◆ Problem to solve
Rewrite these lines, swapping every "Stitch" for "Remix" and leaving everything else as it is. Leave out the pictures.

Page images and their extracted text
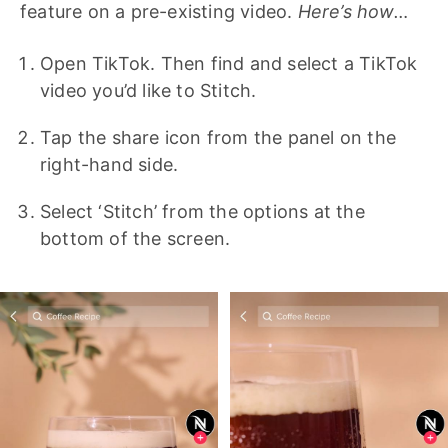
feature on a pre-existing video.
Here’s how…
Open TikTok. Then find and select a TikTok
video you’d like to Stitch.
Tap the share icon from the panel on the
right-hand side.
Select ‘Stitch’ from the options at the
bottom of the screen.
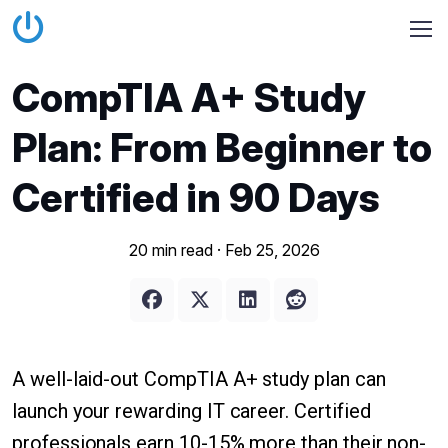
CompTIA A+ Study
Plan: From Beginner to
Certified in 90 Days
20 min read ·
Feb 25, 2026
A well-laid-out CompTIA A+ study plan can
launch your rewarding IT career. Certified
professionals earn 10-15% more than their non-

◆ Exercise solution
feature on a pre-existing video.
Here’s how…
Open TikTok. Then find and select a TikTok
video you’d like to Remix.
Tap the share icon from the panel on the
right-hand side.
Select ‘Remix’ from the options at the
bottom of the screen.
CompTIA A+ Study
Plan: From Beginner to
Certified in 90 Days
20 min read ·
Feb 25, 2026
A well-laid-out CompTIA A+ study plan can
launch your rewarding IT career. Certified
professionals earn 10-15% more than their non-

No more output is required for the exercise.